Stored rows —
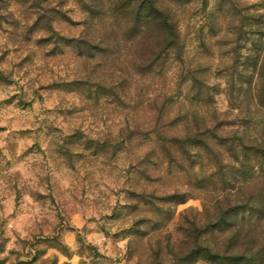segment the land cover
<instances>
[{
    "label": "rangeland",
    "instance_id": "obj_1",
    "mask_svg": "<svg viewBox=\"0 0 264 264\" xmlns=\"http://www.w3.org/2000/svg\"><path fill=\"white\" fill-rule=\"evenodd\" d=\"M154 2L176 41L142 0H0V264L170 261L230 170L181 141L263 130L227 82L264 0Z\"/></svg>",
    "mask_w": 264,
    "mask_h": 264
},
{
    "label": "trees",
    "instance_id": "obj_2",
    "mask_svg": "<svg viewBox=\"0 0 264 264\" xmlns=\"http://www.w3.org/2000/svg\"><path fill=\"white\" fill-rule=\"evenodd\" d=\"M142 4L149 9L136 16L146 22L157 20L167 36L176 41L179 35L173 29L170 17L159 12L154 0H142ZM259 17L263 18L264 15ZM259 23L252 46L246 48L245 55L238 54V59L228 68L231 79L227 82V94L231 100L238 102H232L233 107L242 114L246 108L253 127L263 130L250 138L246 137L245 132L240 135V130H235L232 132L235 136L223 138L217 132L226 133L224 127L228 123H211L200 133L201 142L181 141L186 146L209 148L210 155L216 153L209 145L210 140L214 141V147L225 148L230 160L227 166L229 176L222 170L226 168L225 164L217 167L219 172L216 173L221 175L224 186L219 190L213 186L211 191H220L221 197L216 196L215 200L209 202L207 218L186 219L178 229L179 236L172 246L171 239L167 240L166 256H171V260L164 263L157 259L154 264H197L200 261L205 264H264V181L260 180L262 177L259 175L264 172V21ZM142 30L147 31L146 25H142L139 32ZM233 75L241 76L234 79ZM236 88H239L237 91L241 100L234 96ZM252 106L254 113L250 109Z\"/></svg>",
    "mask_w": 264,
    "mask_h": 264
}]
</instances>
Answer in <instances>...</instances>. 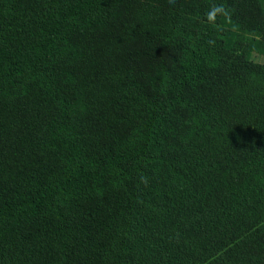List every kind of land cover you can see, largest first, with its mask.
I'll return each instance as SVG.
<instances>
[{
    "label": "trees",
    "instance_id": "trees-1",
    "mask_svg": "<svg viewBox=\"0 0 264 264\" xmlns=\"http://www.w3.org/2000/svg\"><path fill=\"white\" fill-rule=\"evenodd\" d=\"M252 54L264 0H0V264H264Z\"/></svg>",
    "mask_w": 264,
    "mask_h": 264
},
{
    "label": "rangeland",
    "instance_id": "rangeland-1",
    "mask_svg": "<svg viewBox=\"0 0 264 264\" xmlns=\"http://www.w3.org/2000/svg\"><path fill=\"white\" fill-rule=\"evenodd\" d=\"M250 62H251V69L252 70H262L264 69V56L263 55H259V54H252L250 57ZM145 79H147L148 81H152L150 74H149V78L145 77Z\"/></svg>",
    "mask_w": 264,
    "mask_h": 264
}]
</instances>
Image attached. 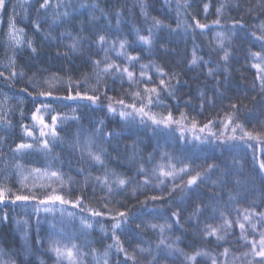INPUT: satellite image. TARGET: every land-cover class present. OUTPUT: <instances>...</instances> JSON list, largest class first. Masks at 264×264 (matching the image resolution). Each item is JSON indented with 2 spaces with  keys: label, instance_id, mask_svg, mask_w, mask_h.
Here are the masks:
<instances>
[{
  "label": "trees",
  "instance_id": "obj_1",
  "mask_svg": "<svg viewBox=\"0 0 264 264\" xmlns=\"http://www.w3.org/2000/svg\"><path fill=\"white\" fill-rule=\"evenodd\" d=\"M41 3L43 0H33L23 23L27 41L15 51L12 64L0 39V101L9 100L8 110L0 118V188L38 197L15 204L11 199L0 202V264H58L50 251L55 241L60 246L76 244L83 254L81 264H104L106 251L109 264H125V253L117 251L114 236L136 257L126 264L253 261L251 242L255 240L258 247L264 233V171L260 170L264 162V89L253 67L262 62L252 55L264 56V41L259 39L264 35L260 30L264 0H50L47 8L37 11ZM4 11L7 8L0 10L1 22ZM217 19L220 23H213ZM155 20L161 22L159 27ZM197 20L207 27H196ZM150 31L151 43L139 40ZM99 35L107 38L103 47ZM75 37L81 39V46L72 52L69 46ZM121 40L126 41L123 50ZM105 49H110L106 62L128 67L134 73L133 81L126 74L98 73L93 62L105 59ZM226 52L227 60L223 59ZM128 56L138 59L129 61ZM193 57L195 63H191ZM104 66L100 64L101 69ZM145 87H156L159 93L152 94L153 105L146 111L157 119L171 113L175 122L167 128L150 120L142 123L139 116H120L121 111L132 109L115 101L123 99L125 105L137 108L147 105ZM42 90L52 91V96H39ZM137 91L143 100L134 96ZM70 92L99 99L95 103L56 99ZM110 103L115 114L108 111ZM42 104L53 109L43 114L46 123L51 124L52 115L66 117L57 127L60 140L47 156L35 147L14 152L19 143L39 144V127L27 137L22 126L31 129L32 113ZM230 113L235 114L234 119L226 126ZM97 129L113 135L98 134ZM245 132L261 134V138L246 137ZM90 147L94 153L104 150L102 164L89 157ZM170 164L177 169L187 165L190 170L175 179L164 178L161 184L156 179L159 168L171 170ZM210 164L214 165L211 169ZM36 168L41 173H61L63 183L37 177ZM112 172L129 183L109 194L97 177L104 180L108 174L111 181ZM197 172L202 175L196 184L190 189L180 187ZM173 184L175 190H171ZM41 185L50 187L45 190ZM53 190L70 203L39 205ZM153 196L163 199L153 201ZM77 197L82 203L74 207ZM92 211L102 215L93 217ZM121 211L129 218L114 233L112 217ZM177 211L178 218L172 215ZM245 216H250L251 224L244 221ZM82 219L92 227H83ZM225 220L232 227L220 232L223 239L204 235L206 227L210 230ZM239 223H245V238ZM161 239L164 245H159ZM109 245L113 247L109 249ZM140 248L146 251L140 252ZM197 252L201 255L194 261L186 260ZM245 253L249 255L245 257ZM253 264H259L258 257Z\"/></svg>",
  "mask_w": 264,
  "mask_h": 264
},
{
  "label": "snow or ice",
  "instance_id": "obj_2",
  "mask_svg": "<svg viewBox=\"0 0 264 264\" xmlns=\"http://www.w3.org/2000/svg\"><path fill=\"white\" fill-rule=\"evenodd\" d=\"M50 0H43V3L40 4L39 9H37V11H39L40 9H45L49 6ZM143 7V5H142ZM208 5L205 4L204 8L205 11H207L208 9ZM223 7V5H221V8ZM7 8V0H0V10L6 9ZM221 8L217 9V13L219 14L221 11ZM251 11V10H250ZM65 16H67L68 14L65 13ZM15 16L16 13L13 12L12 15L9 17V32L11 35V39L16 43V44H20L21 41L18 39L17 37V33L19 32H23V29H17L15 26ZM213 23L215 24H219L220 20L217 19L216 21H214ZM161 25V22L159 20H155V26L159 27ZM35 28L37 30H39L40 28V24L36 23ZM196 27H199L201 29L207 27V25L205 24H201L199 23V21H196ZM260 30L262 32H264V24H261L260 26ZM151 31L149 32V36H139V40L144 42V43H151ZM219 36L223 37V34L220 33L218 34ZM259 39L261 41H264V35L260 36ZM98 42L100 44L101 47L104 46V44H106L107 38L105 35H99L98 36ZM28 46L32 47V41L29 40L28 41ZM81 46V39L79 37H75L73 38V41L71 43V45L69 46L72 52H75L78 50V48ZM126 46V41L121 40L120 41V49L123 50ZM115 47V44H113V48ZM32 51L35 52L36 49L32 48ZM110 51V49H105V59L103 61L101 60H96L94 61V65L98 71V73H104V74H108L110 72H114L115 74H119L120 76L123 75H127L129 81H133L134 80V73L129 71L128 67H124L121 68L118 64L116 63H107V52ZM118 54H122L118 53ZM254 57L258 58L261 60V64H254L253 67L256 68L258 70V75H257V79L261 80V87L262 89H264V75H261L260 73H264V66H262V64H264V56L261 55V53H253L252 54ZM227 52L225 53V56L223 57V59L227 60ZM127 59L129 61H134L136 59H138V57H133V56H128ZM196 57H193V60L191 61V63H195L196 62ZM104 63V67L101 69L100 68V64ZM142 68L146 67L144 65L141 66ZM2 75V74H0ZM13 75H15V73H13ZM22 75V74H21ZM144 75V72H141V76ZM48 82L44 81V84L46 85ZM160 84L163 86L165 84V82L163 80L160 81ZM24 91H27V89H24ZM144 93H148V98H147V105H144L143 103L141 104L140 107H136L135 104L132 105H125V101L123 99H120L118 101H115L116 104H119L122 107L125 108H131L132 112H127V111H121L120 112V116L123 119H135L136 116H139L141 119V122L144 123L146 120H150L151 123L153 125H156L157 127L160 125H163L164 127H168L170 126L172 123H174L175 121L172 118L171 113L168 114V116L162 118V119H157V117L154 114H150L148 111H146V107L153 105V100H152V94H159L158 93V89L156 87H152V88H148L145 87L144 88ZM39 96L41 97H51L52 96V91H40L38 93ZM135 97L140 98L141 100H143V94L139 91H137L136 93H134ZM56 99H60V100H76V99H87L89 101H92L93 103H95L99 97L98 96H87L84 95L82 96L80 92H76L75 95H72L71 92L69 93L68 96L63 97V98H56ZM109 100L111 101L112 98L109 97ZM233 108L236 107V105H232ZM53 111V109L51 108V105L49 104H42L40 106H38L35 111H33L32 113V121L33 124L31 126V129L29 128V126L27 125H23V129H24V134L27 137H32L34 134V131L37 127H39L40 129V134H39V144H34V143H19L16 145L14 152H23L24 150H30L33 149L34 147L37 148L38 151L43 152L46 156L50 155L53 148L56 145V142L58 140H60L59 134L57 132V127L60 124L61 121L65 120L66 117L61 116L59 114L57 115H52L51 116V124L46 123V118L45 115H43L44 113H51ZM108 111L110 113L115 114L116 109L113 106L112 103L109 104L108 106ZM183 117V114H181ZM234 113H230L228 115V123H226V126H228L229 123L232 122V120L234 119ZM102 123V122H101ZM209 124H211V121L209 122ZM193 127H195V122H193ZM205 127L207 128L208 125H205ZM237 128H242V126L240 124L236 125ZM183 131V130H182ZM97 133L98 134H102V135H107V136H112L113 133L109 132L107 134H103L101 129H97ZM244 136L249 137V138H255V139H260L261 138V134H256L255 136H253V133L251 132H245ZM197 139H199V137H197ZM229 140H234L236 139V137H229ZM239 139H244V137H240ZM103 149L100 150V153H94L91 150V147L89 148V152L88 155L89 157L99 163H103V161L101 160V153H103ZM55 159V158H53ZM169 167L171 168V170H165L164 166H160L159 168V175L156 176V179L159 180V182L161 184H163L164 178H168L171 177L173 179H175L177 176H179L181 173L186 174L190 169L188 168L187 165H185L182 168L177 169L176 166L174 164H170ZM214 165H208V168L211 169L213 168ZM260 170L264 171V162H262L260 164ZM33 171L37 174V177H47L49 180H60L61 183H63L62 180V174L57 172V171H52V172H43L41 173V169L36 168L33 169ZM141 172L144 171L143 166L140 169ZM153 175H155V170ZM202 173L201 172H197L195 175L190 176L186 182V184L182 183L180 185L181 188L183 189H190L192 185L196 184L197 181L200 179ZM111 176L114 178L113 180H109L108 178V174L105 175L104 180H100L99 177H97V181L103 185H105L108 189V193L111 194L114 190H119L122 189L123 187H125L129 181L123 177L117 176V174L115 172L111 173ZM148 183V180H145V184ZM46 187H50V185L45 186V185H41V188H44L46 190ZM177 187V185L173 184V187L171 190H175ZM11 199V202L13 204H15L17 201H36L38 199V197L36 195H19V194H13L10 192L9 189H5V188H0V202L5 201V200H9ZM151 199L153 201L156 200H162L163 197H156L153 196L151 197ZM56 201H59L60 204H68L70 203V201L66 200L62 195H58L55 194V190H53V194L51 195H45L43 199L39 200V205H46V204H52ZM82 203V198L77 197L74 207H78L80 204ZM40 207H37V212H39ZM45 211H49V208H45ZM200 210V206H197V212H199ZM70 217L73 215L72 213L68 214ZM91 215L93 217L96 216H100L102 215V213L97 212V211H92ZM174 217L179 216V211L174 212L172 214ZM261 216H264V214H261ZM6 218V217H5ZM128 214L126 212H117L116 215L114 217H112V219L115 221V223H113L112 225V229L113 232L115 233V231L117 229H119L121 227L122 224L127 223L128 221ZM244 221H246L247 223L251 224V218L250 216H245L244 217ZM81 224L83 227L85 228H91L92 224L88 223L87 219H82L81 220ZM239 228L241 230V237H244V232H245V223H239ZM137 227H139V225H137ZM152 227H156V225H153ZM161 227V231H163L164 226H160ZM232 227V222L225 220L224 223L222 225H219L217 227H211L210 230L208 227L205 228L204 231V235L205 236H216L217 239H223V237L220 235V232L225 230L226 228H230ZM253 229H255V225H252ZM114 239L116 240V247H117V251L118 252H124L125 253V264L126 261L128 259H132L133 261H135L136 257L133 254H129L127 252V250L120 244L119 239L117 237L114 236ZM39 242V241H38ZM252 244V249H251V255L253 257V261L255 260V258H259V264H264V233H261V238L258 242V247H257V242L255 240H253L251 242ZM159 245H164V239H161L159 241ZM113 245H109L108 248H112ZM169 249L172 248V245H168L167 246ZM50 251H52L55 254L56 260L58 262V264H64L65 261H67V264H81L79 257H81L83 254L79 251V248L76 244H71L69 245H63L60 246L58 241L53 242L52 246L50 247ZM135 251V250H134ZM140 252H144L146 251L143 248L139 249ZM228 249H225V255H227ZM201 255V253L197 252L194 255L191 256H186V260L188 261H194L196 259L197 256ZM249 255V253H245L244 256L247 257ZM105 256V261L104 264H109L108 260H107V256L108 253L107 251L104 253ZM253 261H249V264H253ZM43 264V262H42ZM213 264H217L216 260H213Z\"/></svg>",
  "mask_w": 264,
  "mask_h": 264
},
{
  "label": "rangeland",
  "instance_id": "obj_3",
  "mask_svg": "<svg viewBox=\"0 0 264 264\" xmlns=\"http://www.w3.org/2000/svg\"><path fill=\"white\" fill-rule=\"evenodd\" d=\"M7 12L4 11V15L8 13L7 20L4 22L0 21V32L3 31V36L0 37L3 48L5 51V55H8V62L12 64L15 60L16 53L15 51L21 48L27 41L26 31L22 25L28 18V13L30 12V8H32L33 0H7ZM15 12V26L17 29H23V32L17 33L18 39L21 41L20 44H16L12 39L9 32V17L12 13ZM5 17V16H4ZM9 100L7 99L6 102L4 100L0 101V118L4 117L7 112V105ZM7 118V117H5Z\"/></svg>",
  "mask_w": 264,
  "mask_h": 264
},
{
  "label": "flooded vegetation",
  "instance_id": "obj_4",
  "mask_svg": "<svg viewBox=\"0 0 264 264\" xmlns=\"http://www.w3.org/2000/svg\"><path fill=\"white\" fill-rule=\"evenodd\" d=\"M7 3H8V2H7ZM7 9H8V8H7ZM5 15H6V14H5ZM5 15H4V16H5ZM4 16H3V18L1 17V20H2V19H3V20L6 19V18H4Z\"/></svg>",
  "mask_w": 264,
  "mask_h": 264
}]
</instances>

To do — Set out the data from its start through the line containing "2L176 41L142 0H0V264L170" as a JSON list of strings, one string per line and with blank lines left out. Omit the pictures.

Worked solution —
[
  "segment the land cover",
  "<instances>",
  "[{",
  "    \"label\": \"rangeland\",",
  "    \"instance_id\": \"obj_1\",",
  "    \"mask_svg\": \"<svg viewBox=\\\"0 0 264 264\\\" xmlns=\\\"http://www.w3.org/2000/svg\\\"><path fill=\\\"white\\\" fill-rule=\\\"evenodd\\\" d=\\\"M154 2L176 41L142 0H0V264L170 261L230 170L181 141L263 130L227 82L264 0Z\\\"/></svg>\","
]